The not forgotten child

I know I fill this space up with constant information about our son,  and rarely do I mention our beautiful daughter Madison.  Not because she doesn’t deserve every single word on the page, but she is more reserved and private about her life.  I try very hard to respect her boundaries.   I don’t want to speak about her if she is not comfortable.   In this day and age, she is much more technologically savvy than I am, and you never know when she might pop in and take a look.

With all that said, I have to take the time to write about her tonight. She is such an amazing young lady who suprises me daily with her grace, beauty, wit, charm, intelligence,  heart of gold…. I could go on and on about all of her qualities,  but any parent knows what I am talking about.

I had the pleasure of going to her parent/teacher conference tonight.   All of her teachers commented on what a wonderful student she is and a joy to have in class.  She participates and is a leader.  She helps her peers out and has really stood out to them as a great student.  I am beyond pleased to report that she is a straight A student! 

This year has definitely brought new challenges.   A new school, riding the bus, getting up extra early and meeting a whole new set of friends.  I would be lying if I said I didn’t worry.  It just seems so much harder on kids these days at a much younger age.  Who knows,  maybe it has always been this hard, but now I am the parent so of course it seems harder ;).

Times are different,  they have access to so much and we worry.  We have our nice little arguments over her phone and what is and is not allowed. Sometimes it is really hard to explain that just because other kids have things doesn’t entitle you to have it too.  We have very different rules than some of her friends and that has been hard to get across to her.  But overall,  we are very blessed to have a sweet daughter.

She has had a little hard time adjusting to not being in the same school as Nathan.  She worries about him so much. She knew she could always look out for him when they were at the same school and she has been a little unsettled at the idea of him being without her.  She loves her brother so much and he idolozes her.  They have always been very close and we hope that relationship will always continue to grow. 

Big stuff coming up as always.  We go on October 7th for his latest DNA testing results.  This is the one time I am praying that they don’t find anything.  It is such a double edged sword.  What they are looking for this time would be devastating, so we of course pray very hard that this is not it.  However, if they don’t find anything,  it just means another round that will take 4-6 more months of waiting. 

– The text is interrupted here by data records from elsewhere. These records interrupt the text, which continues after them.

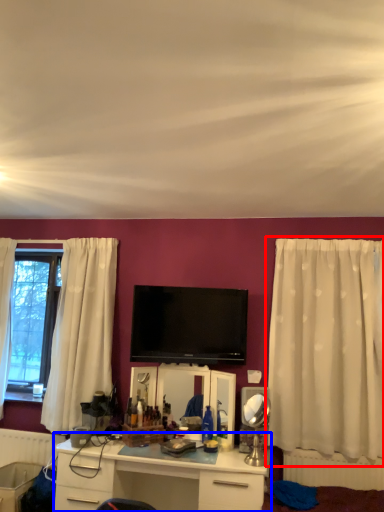
Question: Which object is further to the camera taking this photo, curtain (highlighted by a red box) or desk (highlighted by a blue box)?

Choices:
 (A) curtain
 (B) desk

Answer: (A)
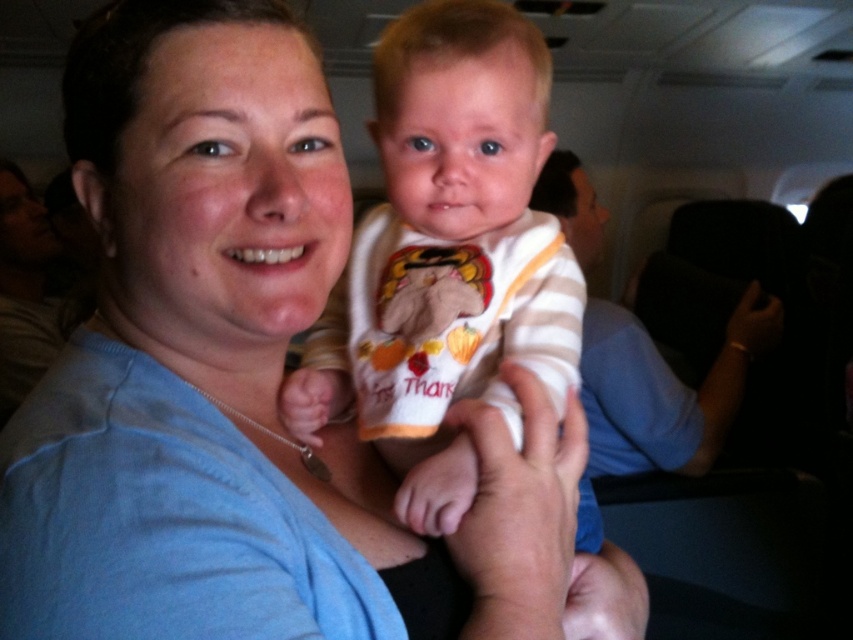
Who is positioned more to the left, white striped onesie at center or striped fabric baby at center?

Positioned to the left is white striped onesie at center.

Measure the distance between white striped onesie at center and striped fabric baby at center.

The distance of white striped onesie at center from striped fabric baby at center is 33.55 inches.

Locate an element on the screen. The image size is (853, 640). white striped onesie at center is located at coordinates tap(451, 163).

Does blue cotton shirt at center appear under striped fabric baby at center?

Actually, blue cotton shirt at center is above striped fabric baby at center.

Who is taller, blue cotton shirt at center or striped fabric baby at center?

Standing taller between the two is blue cotton shirt at center.

Describe the element at coordinates (236, 378) in the screenshot. I see `blue cotton shirt at center` at that location.

Find the location of a particular element. The width and height of the screenshot is (853, 640). blue cotton shirt at center is located at coordinates (236, 378).

Is blue cotton shirt at center to the left of white striped onesie at center from the viewer's perspective?

Yes, blue cotton shirt at center is to the left of white striped onesie at center.

The height and width of the screenshot is (640, 853). What do you see at coordinates (236, 378) in the screenshot? I see `blue cotton shirt at center` at bounding box center [236, 378].

You are a GUI agent. You are given a task and a screenshot of the screen. Output one action in this format:
    pyautogui.click(x=<x>, y=<y>)
    Task: Click on the blue cotton shirt at center
    The image size is (853, 640).
    Given the screenshot: What is the action you would take?
    pyautogui.click(x=236, y=378)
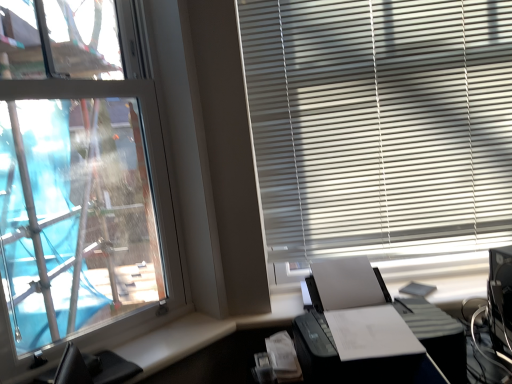
Question: From a real-world perspective, is black leather computer chair at lower left positioned over white matte blinds at upper right based on gravity?

Choices:
 (A) yes
 (B) no

Answer: (B)

Question: Is black leather computer chair at lower left touching white matte blinds at upper right?

Choices:
 (A) no
 (B) yes

Answer: (A)

Question: Can you confirm if black leather computer chair at lower left is positioned to the right of white matte blinds at upper right?

Choices:
 (A) yes
 (B) no

Answer: (B)

Question: Is black leather computer chair at lower left outside white matte blinds at upper right?

Choices:
 (A) no
 (B) yes

Answer: (B)

Question: Is the position of black leather computer chair at lower left less distant than that of white matte blinds at upper right?

Choices:
 (A) yes
 (B) no

Answer: (A)

Question: Can you confirm if black leather computer chair at lower left is taller than white matte blinds at upper right?

Choices:
 (A) no
 (B) yes

Answer: (A)

Question: Is black plastic printer at lower right wider than black leather computer chair at lower left?

Choices:
 (A) yes
 (B) no

Answer: (A)

Question: Is black plastic printer at lower right oriented away from black leather computer chair at lower left?

Choices:
 (A) no
 (B) yes

Answer: (A)

Question: From a real-world perspective, is black plastic printer at lower right positioned under black leather computer chair at lower left based on gravity?

Choices:
 (A) no
 (B) yes

Answer: (A)

Question: Is black plastic printer at lower right thinner than black leather computer chair at lower left?

Choices:
 (A) no
 (B) yes

Answer: (A)

Question: Does black plastic printer at lower right have a lesser height compared to black leather computer chair at lower left?

Choices:
 (A) yes
 (B) no

Answer: (B)

Question: From a real-world perspective, is black plastic printer at lower right on top of black leather computer chair at lower left?

Choices:
 (A) yes
 (B) no

Answer: (A)

Question: Is white matte blinds at upper right outside of black plastic printer at lower right?

Choices:
 (A) no
 (B) yes

Answer: (B)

For all of those who have commented to me about what is “wrong” with Nathan, let me be very clear.  Nothing is “wrong” with Nathan.  We as parents are merely trying to figure out what is “causing” all these issues with him.  He is a wonderfully,  beautifully made child.  God did not make a mistake, he made my son.   I just want to know all I can to help him have the best life possible.  Wouldn’t any parent want that for their child?

After our appointment,  we will be leaving for our annual cruise. We are in desperate need of some R&R.   We have had our fair share of junk this year and need a break.  My parents have the wonderful job of house/dog sitting for us, but it helps to know that all is well here. 

Thank you to those who have reached out to me to see how we are doing.  I feel very disconnected from the world and the calls, texts and emails are very nice to get.

Thank you to all who read this and for loving my family.